§ GOAL OF THE EXERCISE
Copy out every line of text in the following material verbatim, leaving out the pictures.

§ DATA SEGMENT
####################
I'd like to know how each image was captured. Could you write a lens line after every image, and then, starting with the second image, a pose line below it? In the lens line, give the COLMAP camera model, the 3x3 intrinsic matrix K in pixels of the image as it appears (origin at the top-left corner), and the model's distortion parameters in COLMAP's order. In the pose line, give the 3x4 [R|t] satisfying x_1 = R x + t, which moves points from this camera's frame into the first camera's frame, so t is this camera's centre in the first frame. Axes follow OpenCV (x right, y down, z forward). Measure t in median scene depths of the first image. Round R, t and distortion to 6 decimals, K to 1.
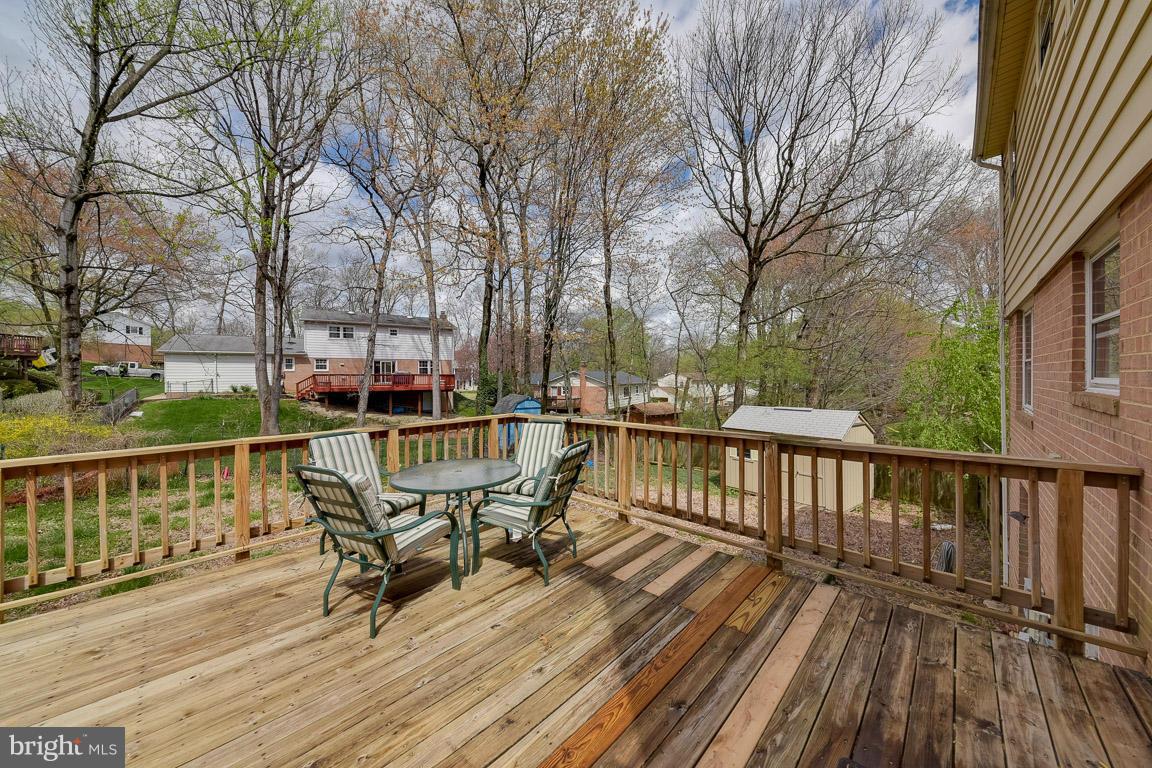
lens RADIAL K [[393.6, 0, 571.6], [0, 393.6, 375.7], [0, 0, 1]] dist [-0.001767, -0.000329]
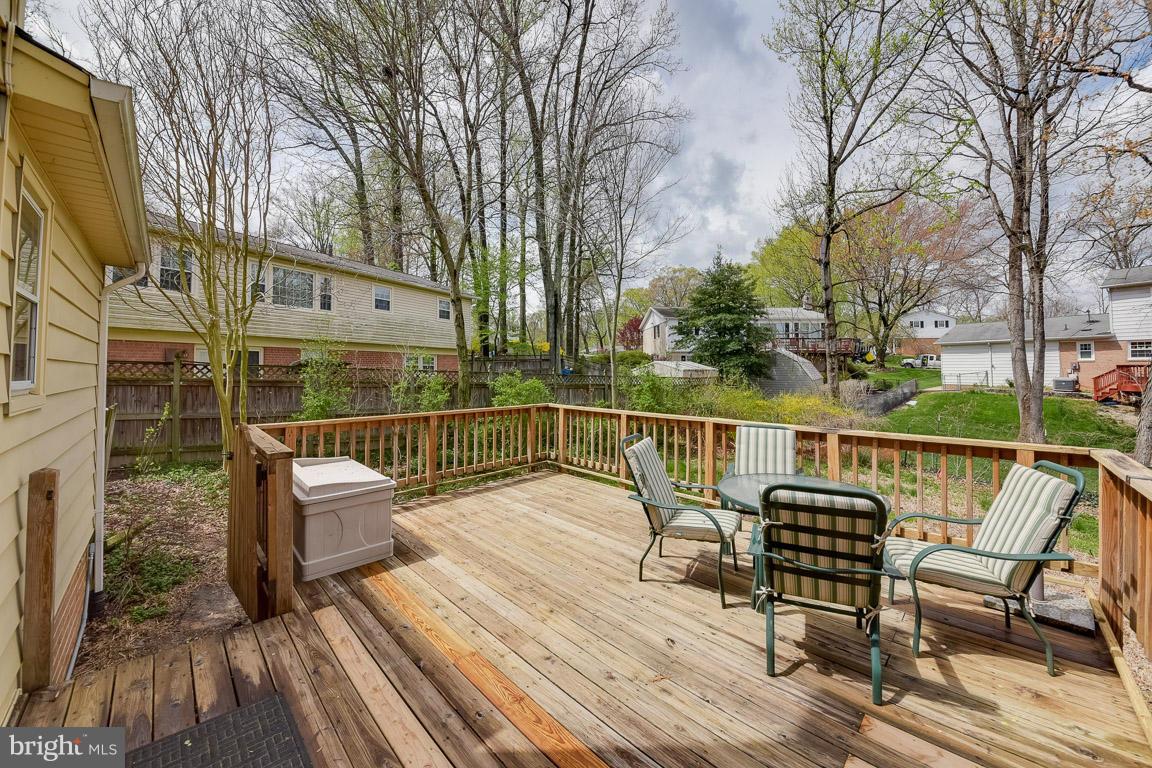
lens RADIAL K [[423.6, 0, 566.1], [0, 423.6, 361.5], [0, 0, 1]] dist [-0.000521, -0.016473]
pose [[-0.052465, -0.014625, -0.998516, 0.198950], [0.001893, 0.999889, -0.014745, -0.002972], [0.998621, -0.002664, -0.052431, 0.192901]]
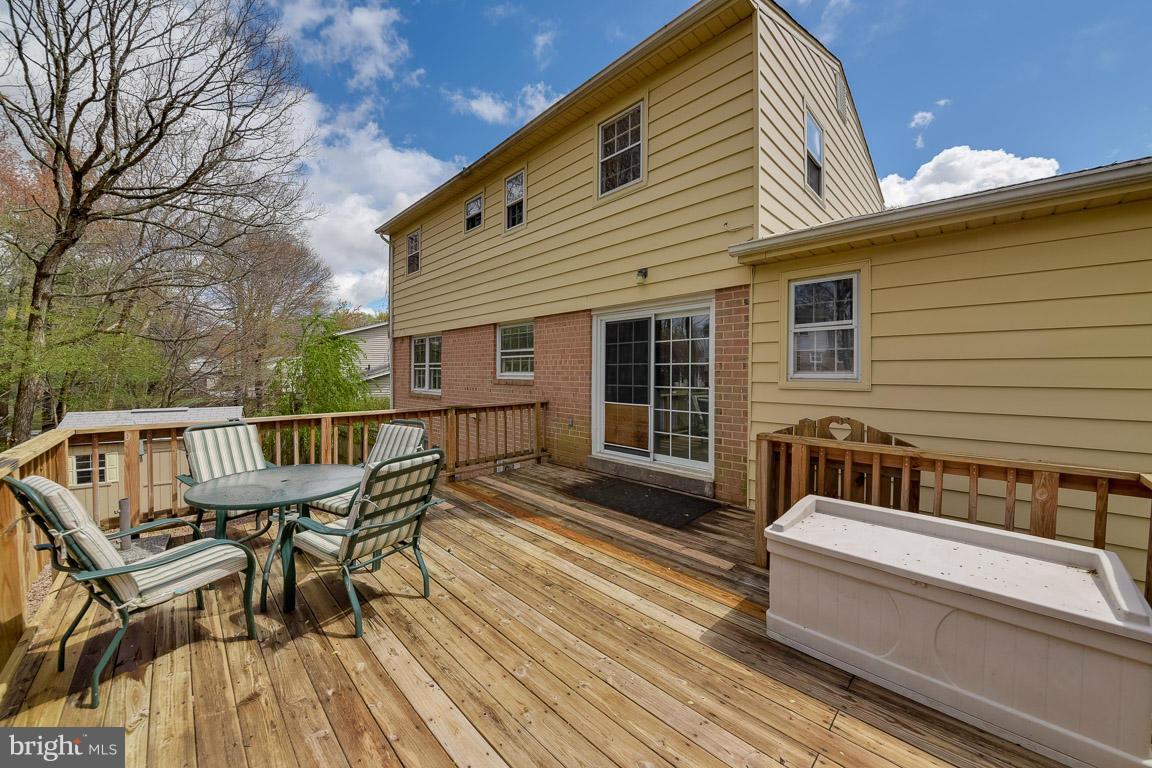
####################
§ ANSWER SPACE
I'd like to know how each image was captured. Could you write a lens line after every image, and then, starting with the second image, a pose line below it? In the lens line, give the COLMAP camera model, the 3x3 intrinsic matrix K in pixels of the image as it appears (origin at the top-left corner), and the model's distortion parameters in COLMAP's order. In the pose line, give the 3x4 [R|t] satisfying x_1 = R x + t, which moves points from this camera's frame into the first camera's frame, so t is this camera's centre in the first frame. Axes follow OpenCV (x right, y down, z forward). Measure t in median scene depths of the first image. Round R, t and distortion to 6 decimals, K to 1.
lens RADIAL K [[393.6, 0, 571.6], [0, 393.6, 375.7], [0, 0, 1]] dist [-0.001767, -0.000329]
lens RADIAL K [[423.6, 0, 566.1], [0, 423.6, 361.5], [0, 0, 1]] dist [-0.000521, -0.016473]
pose [[-0.052465, -0.014625, -0.998516, 0.198950], [0.001893, 0.999889, -0.014745, -0.002972], [0.998621, -0.002664, -0.052431, 0.192901]]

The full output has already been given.